Flying high on a wave of local talent

THE great and the good of the Irish audiovisual industry will gather on Saturday for the annual Irish Film and Television Awards. The glitzy event at the Convention Centre Dublin will be broadcast live on RTÉ One.
Among the nominees are familiar faces like Gabriel Byrne and Neil Jordan, as well as rising stars like Chris O’Dowd and Jack Reynor. Reynor — who recently signed on as the lead in the next Transformers movie — is nominated for his turn in Lenny Abrahamson’s What Richard Did, a favourite this year in the film categories. In the TV stakes, meanwhile, RTÉ’s gangland melodrama Love/Hate is tipped to pick up a slew of awards.
Saturday’s ceremony marks the tenth year of the IFTAs, an initiative coordinated by the Irish Film and Television Academy. Though the event has had its critics over the years, the IFTAs have successfully staked a claim on the public psyche. An event of this kind seems a fitting response to the increased professionalism of film and TV production in Ireland since the 1990s.
While the Irish Film and Television Academy runs a range of programmes throughout the year for the benefit and support of its members — numbering almost 1,000 industry professionals — its flagship event is the awards.
“It’s a showcase,” says IFTA CEO Áine Moriarty, “It says to the general public, ‘Look at what we’ve been doing this past 12 months’. Over the 10 years I believe the public have become more familiar with the talent that we have here at home. They’ve become more supportive. And there’s a great pride building up now from knowing that we are punching far above our weight.”

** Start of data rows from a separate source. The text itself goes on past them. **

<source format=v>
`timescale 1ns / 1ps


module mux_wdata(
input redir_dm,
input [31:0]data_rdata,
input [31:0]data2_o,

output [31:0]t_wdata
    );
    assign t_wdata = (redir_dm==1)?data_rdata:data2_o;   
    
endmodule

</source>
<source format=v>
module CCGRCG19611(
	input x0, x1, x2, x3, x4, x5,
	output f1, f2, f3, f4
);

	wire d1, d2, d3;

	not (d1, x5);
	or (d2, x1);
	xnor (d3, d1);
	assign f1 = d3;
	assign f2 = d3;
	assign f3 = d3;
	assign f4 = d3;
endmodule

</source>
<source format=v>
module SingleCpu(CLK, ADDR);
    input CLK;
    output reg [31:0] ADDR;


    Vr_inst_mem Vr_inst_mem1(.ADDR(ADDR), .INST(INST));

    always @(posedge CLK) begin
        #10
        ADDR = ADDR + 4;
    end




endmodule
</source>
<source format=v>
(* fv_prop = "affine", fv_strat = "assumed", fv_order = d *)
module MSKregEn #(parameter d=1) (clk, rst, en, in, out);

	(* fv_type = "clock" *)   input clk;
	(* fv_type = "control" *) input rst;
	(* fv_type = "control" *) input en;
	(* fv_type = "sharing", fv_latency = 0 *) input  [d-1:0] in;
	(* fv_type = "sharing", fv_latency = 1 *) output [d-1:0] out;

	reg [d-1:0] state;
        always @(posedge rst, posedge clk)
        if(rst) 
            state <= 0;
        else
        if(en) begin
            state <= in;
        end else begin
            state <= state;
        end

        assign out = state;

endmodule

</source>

Among the IFTA nominees this year is Ian Fitzgibbon, director of Death of a Superhero, a film which merges scenes of animation and live action, while relaying an affecting narrative about a teenage boy with cancer. The film is nominated for best director and best film gongs, while Michael McElhatton’s understated turn has been rewarded with a nod for best supporting actor.
Both Fitzgibbon and McElhatton were at the first IFTA Awards in 2003, then as nominees for their much loved TV comedy, Paths to Freedom. Since then, Fitzgibbon has gone on to direct charmingly offbeat flicks such as A Film with Me In It and Perrier’s Bounty, as well as TV fare like The Clinic and Moone Boy.

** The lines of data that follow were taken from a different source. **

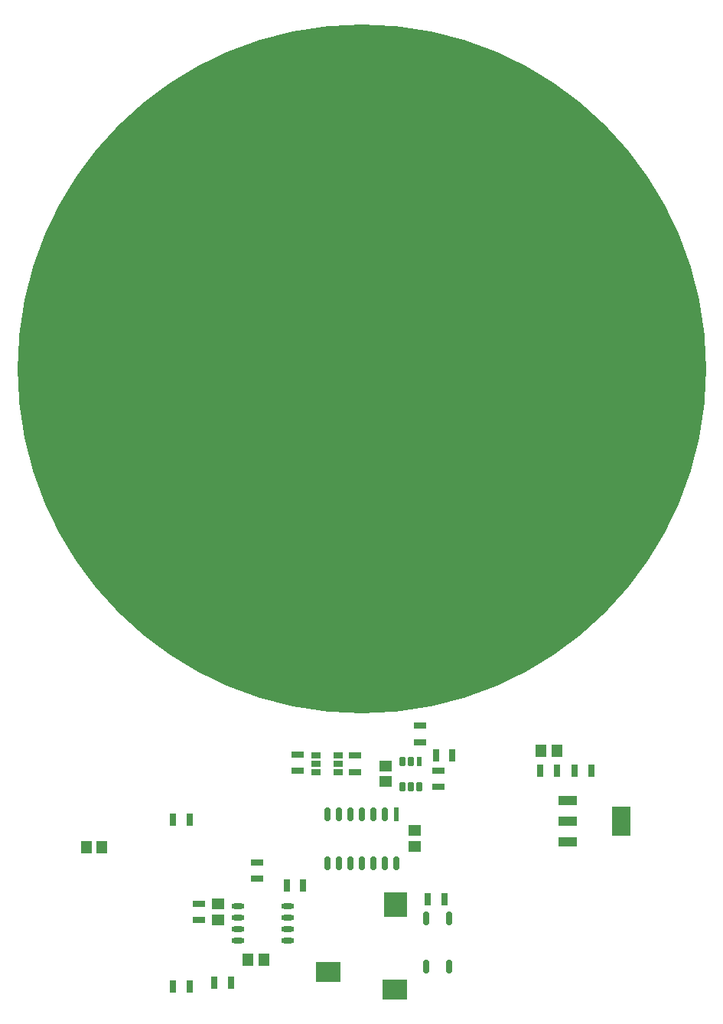
<source format=gtp>
G04*
G04 #@! TF.GenerationSoftware,Altium Limited,Altium Designer,23.8.1 (32)*
G04*
G04 Layer_Color=8421504*
%FSLAX25Y25*%
%MOIN*%
G70*
G04*
G04 #@! TF.SameCoordinates,B00BB811-4D84-4737-8C1C-C2D0D2789402*
G04*
G04*
G04 #@! TF.FilePolarity,Positive*
G04*
G01*
G75*
G04:AMPARAMS|DCode=16|XSize=51.18mil|YSize=29.92mil|CornerRadius=3.74mil|HoleSize=0mil|Usage=FLASHONLY|Rotation=90.000|XOffset=0mil|YOffset=0mil|HoleType=Round|Shape=RoundedRectangle|*
%AMROUNDEDRECTD16*
21,1,0.05118,0.02244,0,0,90.0*
21,1,0.04370,0.02992,0,0,90.0*
1,1,0.00748,0.01122,0.02185*
1,1,0.00748,0.01122,-0.02185*
1,1,0.00748,-0.01122,-0.02185*
1,1,0.00748,-0.01122,0.02185*
%
%ADD16ROUNDEDRECTD16*%
%ADD17C,3.00000*%
%ADD18O,0.05709X0.02362*%
%ADD19R,0.03937X0.02756*%
G04:AMPARAMS|DCode=20|XSize=60.63mil|YSize=23.62mil|CornerRadius=5.91mil|HoleSize=0mil|Usage=FLASHONLY|Rotation=270.000|XOffset=0mil|YOffset=0mil|HoleType=Round|Shape=RoundedRectangle|*
%AMROUNDEDRECTD20*
21,1,0.06063,0.01181,0,0,270.0*
21,1,0.04882,0.02362,0,0,270.0*
1,1,0.01181,-0.00591,-0.02441*
1,1,0.01181,-0.00591,0.02441*
1,1,0.01181,0.00591,0.02441*
1,1,0.01181,0.00591,-0.02441*
%
%ADD20ROUNDEDRECTD20*%
G04:AMPARAMS|DCode=21|XSize=43.31mil|YSize=23.62mil|CornerRadius=5.91mil|HoleSize=0mil|Usage=FLASHONLY|Rotation=270.000|XOffset=0mil|YOffset=0mil|HoleType=Round|Shape=RoundedRectangle|*
%AMROUNDEDRECTD21*
21,1,0.04331,0.01181,0,0,270.0*
21,1,0.03150,0.02362,0,0,270.0*
1,1,0.01181,-0.00591,-0.01575*
1,1,0.01181,-0.00591,0.01575*
1,1,0.01181,0.00591,0.01575*
1,1,0.01181,0.00591,-0.01575*
%
%ADD21ROUNDEDRECTD21*%
%ADD22R,0.02362X0.04331*%
%ADD23R,0.08465X0.12598*%
%ADD24R,0.08465X0.03937*%
G04:AMPARAMS|DCode=25|XSize=23.62mil|YSize=61.02mil|CornerRadius=5.91mil|HoleSize=0mil|Usage=FLASHONLY|Rotation=180.000|XOffset=0mil|YOffset=0mil|HoleType=Round|Shape=RoundedRectangle|*
%AMROUNDEDRECTD25*
21,1,0.02362,0.04921,0,0,180.0*
21,1,0.01181,0.06102,0,0,180.0*
1,1,0.01181,-0.00591,0.02461*
1,1,0.01181,0.00591,0.02461*
1,1,0.01181,0.00591,-0.02461*
1,1,0.01181,-0.00591,-0.02461*
%
%ADD25ROUNDEDRECTD25*%
%ADD26R,0.02362X0.06102*%
G04:AMPARAMS|DCode=27|XSize=51.18mil|YSize=29.92mil|CornerRadius=3.74mil|HoleSize=0mil|Usage=FLASHONLY|Rotation=180.000|XOffset=0mil|YOffset=0mil|HoleType=Round|Shape=RoundedRectangle|*
%AMROUNDEDRECTD27*
21,1,0.05118,0.02244,0,0,180.0*
21,1,0.04370,0.02992,0,0,180.0*
1,1,0.00748,-0.02185,0.01122*
1,1,0.00748,0.02185,0.01122*
1,1,0.00748,0.02185,-0.01122*
1,1,0.00748,-0.02185,-0.01122*
%
%ADD27ROUNDEDRECTD27*%
%ADD28R,0.11024X0.08661*%
%ADD29R,0.10236X0.11024*%
%ADD30R,0.04724X0.05512*%
%ADD31R,0.05512X0.04724*%
D16*
X32457Y-168500D02*
D03*
X39504D02*
D03*
X-82043Y-269000D02*
D03*
X-74996D02*
D03*
X-82043Y-196500D02*
D03*
X-74996D02*
D03*
X-64043Y-267500D02*
D03*
X-56996D02*
D03*
X-25457Y-225000D02*
D03*
X-32504D02*
D03*
X36043Y-231000D02*
D03*
X28996D02*
D03*
X85043Y-175000D02*
D03*
X77996D02*
D03*
X100043D02*
D03*
X92996D02*
D03*
D17*
X0Y0D02*
D03*
D18*
X-32272Y-249000D02*
D03*
Y-244000D02*
D03*
Y-239000D02*
D03*
Y-234000D02*
D03*
X-53728Y-249000D02*
D03*
Y-244000D02*
D03*
Y-239000D02*
D03*
Y-234000D02*
D03*
D19*
X-10276Y-175740D02*
D03*
Y-172000D02*
D03*
Y-168260D02*
D03*
X-19724D02*
D03*
Y-172000D02*
D03*
Y-175740D02*
D03*
D20*
X28000Y-239240D02*
D03*
X38000D02*
D03*
X28000Y-260500D02*
D03*
X38000D02*
D03*
D21*
X17760Y-182024D02*
D03*
X21500D02*
D03*
X25240D02*
D03*
X17760Y-171000D02*
D03*
X21500D02*
D03*
D22*
X25240D02*
D03*
D23*
X113016Y-197000D02*
D03*
D24*
X89984Y-206055D02*
D03*
Y-197000D02*
D03*
Y-187945D02*
D03*
D25*
X-0Y-194000D02*
D03*
X10000D02*
D03*
X5000D02*
D03*
X-5000D02*
D03*
X-10000D02*
D03*
X-15000D02*
D03*
X15039Y-215260D02*
D03*
X10039D02*
D03*
X5039D02*
D03*
X39D02*
D03*
X-4961D02*
D03*
X-9961D02*
D03*
X-14961D02*
D03*
D26*
X15000Y-194000D02*
D03*
D27*
X-3000Y-175543D02*
D03*
Y-168496D02*
D03*
X-28000Y-167957D02*
D03*
Y-175004D02*
D03*
X-71000Y-232957D02*
D03*
Y-240004D02*
D03*
X33500Y-182043D02*
D03*
Y-174996D02*
D03*
X25500Y-162543D02*
D03*
Y-155496D02*
D03*
X-45500Y-222043D02*
D03*
Y-214996D02*
D03*
D28*
X-14567Y-262516D02*
D03*
X14567Y-270390D02*
D03*
D29*
X14961Y-233382D02*
D03*
D30*
X-49347Y-257500D02*
D03*
X-42654D02*
D03*
X-120000Y-208500D02*
D03*
X-113307D02*
D03*
X85000Y-166500D02*
D03*
X78307D02*
D03*
D31*
X-62500Y-239846D02*
D03*
Y-233154D02*
D03*
X10500Y-179693D02*
D03*
Y-173000D02*
D03*
X23000Y-201153D02*
D03*
Y-207846D02*
D03*
M02*

</source>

The Dubliner says he is particularly pleased for long-time collaborator McElhatton, whom he has known since they trained together at RADA in the 1990s.
“Michael has that knack of being able to convey emotion in front of a camera without seeming to do very much,” says Fitzgibbon. “And that’s always what draws me to him as an actor. He’s got an extraordinary face and an extraordinary presence but he also carries this emotional heft.”
Though Fitzgibbon would concede that there are years when the IFTA nominations are less overwhelming than others, he believes that the films this year certainly deserve recognition, and he is critical of the negativity that still lingers around the subject of Irish filmmaking.
“If you’re Irish you’re bound to knock yourself,” he says. “That’s just what we do. That’s our national sport. It’s almost embarrassing for Irish people to celebrate any kind of talent. We’d rather lurk in the corner and certainly not blow our own trumpet. But if you look at the list of those films I’d defy anybody not to see the quality in them.”
The real issue in Irish film is not about quality, Fitzgibbon says, but about finding an audience here for Irish productions.
“The challenge for us is to get Irish people to go and see Irish films,” he says. “But I don’t know what the answer is. I thought Grabbers was great craic, but I know it didn’t really perform at the box office. Cleverer people than me could sit down and devise ways of making films reach the audience they deserve.”
Moriarty believes the IFTAs can help boost the profile of Irish films. “Irish films are competing in the cinemas for space with all the big US films,” she says. “So we have to fight for our space. There are so many wonderful stories that have been told that have had very limited release. Some of them are gems and it’s a shame that they don’t get the exposure they deserve. But we can help to build awareness and showcase the talent that’s there.”
But the IFTAs event also supports the sector in other ways. IFTA has strong ties with the British body BAFTA, and it is also a member of the Film Academies Network of Europe. Thus, an IFTAs nomination can be a feather in the cap of any Irish production looking for distribution deals overseas.
Moriarty says the creative team behind Albert Nobbs, a huge production starring Glenn Close, acknowledged that the IFTA nominations had been very helpful in closing their distribution deal.
Behind the glitz, then, there is much more to the annual IFTA awards than first meets the eye.